Extracted entries

Segment Open

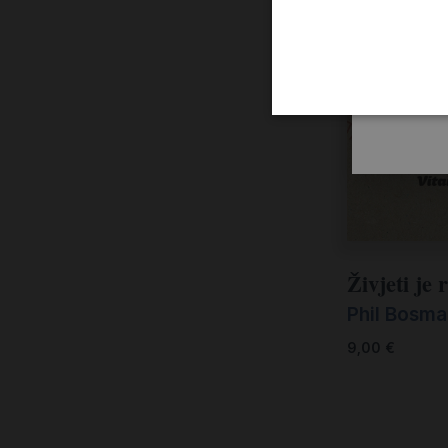
Živjeti je 
Phil Bosm
9,00
€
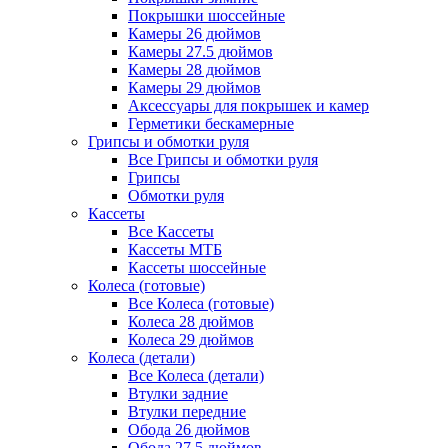
Покрышки шоссейные
Камеры 26 дюймов
Камеры 27.5 дюймов
Камеры 28 дюймов
Камеры 29 дюймов
Аксессуары для покрышек и камер
Герметики бескамерные
Грипсы и обмотки руля
Все Грипсы и обмотки руля
Грипсы
Обмотки руля
Кассеты
Все Кассеты
Кассеты МТБ
Кассеты шоссейные
Колеса (готовые)
Все Колеса (готовые)
Колеса 28 дюймов
Колеса 29 дюймов
Колеса (детали)
Все Колеса (детали)
Втулки задние
Втулки передние
Обода 26 дюймов
Обода 27.5 дюймов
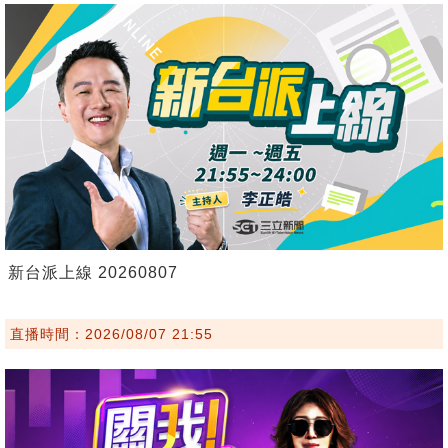
新台派上線 20260807
直播時間：2026/08/07 21:55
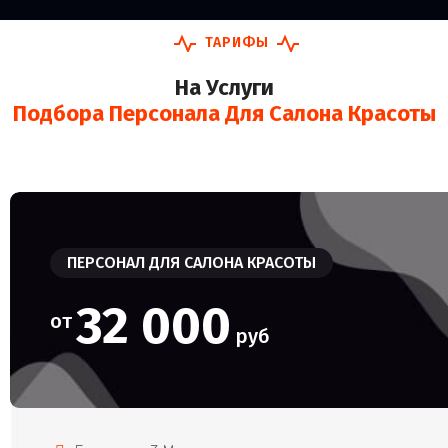
ТАРИФЫ
На Услуги
Подбора Персонала Для Салона Красоты
ПЕРСОНАЛ ДЛЯ САЛОНА КРАСОТЫ
32 000
от
руб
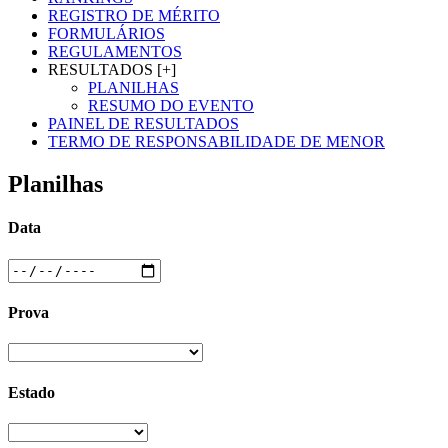
REGISTRO DE MÉRITO
FORMULÁRIOS
REGULAMENTOS
RESULTADOS [+]
PLANILHAS
RESUMO DO EVENTO
PAINEL DE RESULTADOS
TERMO DE RESPONSABILIDADE DE MENOR
Planilhas
Data
Prova
Estado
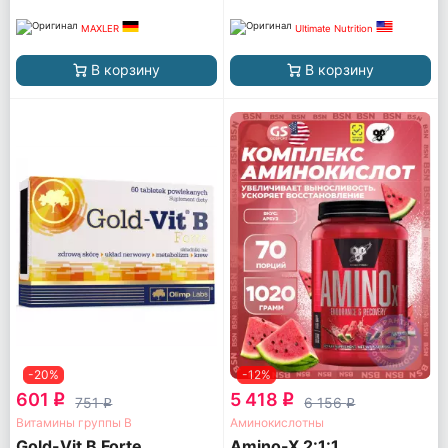
MAXLER
Ultimate Nutrition
В корзину
В корзину
-20%
-12%
601
5 418
q
q
751
6 156
q
q
Витамины группы B
Аминокислотны
Gold-Vit B Forte
Amino-X 2:1:1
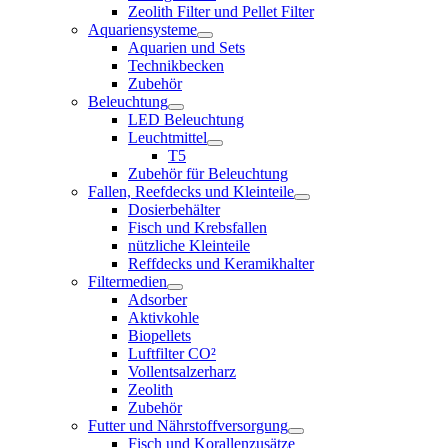
Zeolith Filter und Pellet Filter
Aquariensysteme
Aquarien und Sets
Technikbecken
Zubehör
Beleuchtung
LED Beleuchtung
Leuchtmittel
T5
Zubehör für Beleuchtung
Fallen, Reefdecks und Kleinteile
Dosierbehälter
Fisch und Krebsfallen
nützliche Kleinteile
Reffdecks und Keramikhalter
Filtermedien
Adsorber
Aktivkohle
Biopellets
Luftfilter CO²
Vollentsalzerharz
Zeolith
Zubehör
Futter und Nährstoffversorgung
Fisch und Korallenzusätze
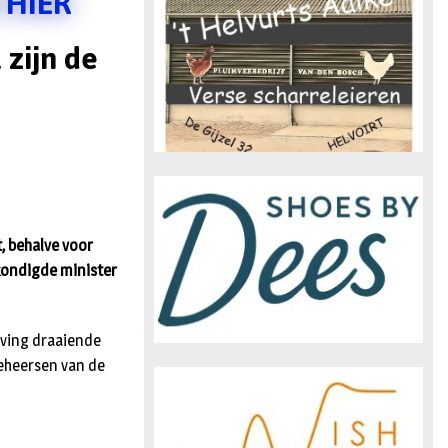
 HIER
n
 zijn de
, behalve voor
kondigde minister
eving draaiende
eheersen van de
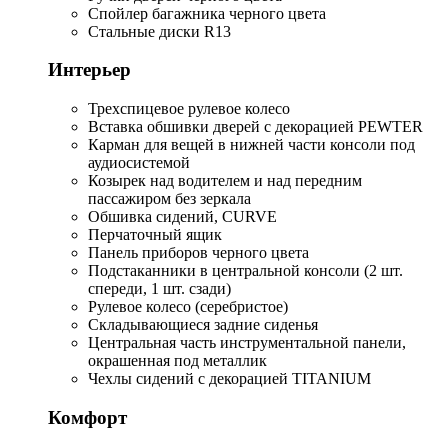
Спойлер багажника черного цвета
Стальные диски R13
Интерьер
Трехспицевое рулевое колесо
Вставка обшивки дверей с декорацией PEWTER
Карман для вещей в нижней части консоли под
аудиосистемой
Козырек над водителем и над передним
пассажиром без зеркала
Обшивка сидений, CURVE
Перчаточный ящик
Панель приборов черного цвета
Подстаканники в центральной консоли (2 шт.
спереди, 1 шт. сзади)
Рулевое колесо (серебристое)
Складывающиеся задние сиденья
Центральная часть инструментальной панели,
окрашенная под металлик
Чехлы сидений с декорацией TITANIUM
Комфорт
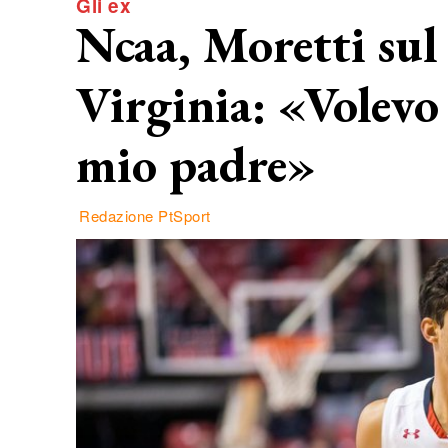
Gli ex
Ncaa, Moretti sul
Virginia: «Volevo 
mio padre»
Redazione PtSport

Segment Closed

What you will do
In the listing above, find the line with "TERMO DE RESPONSABILIDADE DE MENOR" and the line with "Трехспицевое рулевое колесо". Transcribe those two and everything between, exactly, leaving out pictures.

The completed task
TERMO DE RESPONSABILIDADE DE MENOR
Planilhas
Data
Prova
Estado
MAXLER
Ultimate Nutrition
В корзину
В корзину
-20%
-12%
601
5 418
q
q
751
6 156
q
q
Витамины группы B
Аминокислотны
Gold-Vit B Forte
Amino-X 2:1:1
Zeolith Filter und Pellet Filter
Aquariensysteme
Aquarien und Sets
Technikbecken
Zubehör
Beleuchtung
LED Beleuchtung
Leuchtmittel
T5
Zubehör für Beleuchtung
Fallen, Reefdecks und Kleinteile
Dosierbehälter
Fisch und Krebsfallen
nützliche Kleinteile
Reffdecks und Keramikhalter
Filtermedien
Adsorber
Aktivkohle
Biopellets
Luftfilter CO²
Vollentsalzerharz
Zeolith
Zubehör
Futter und Nährstoffversorgung
Fisch und Korallenzusätze
 HIER
n
 zijn de
, behalve voor
kondigde minister
eving draaiende
eheersen van de
Спойлер багажника черного цвета
Стальные диски R13
Интерьер
Трехспицевое рулевое колесо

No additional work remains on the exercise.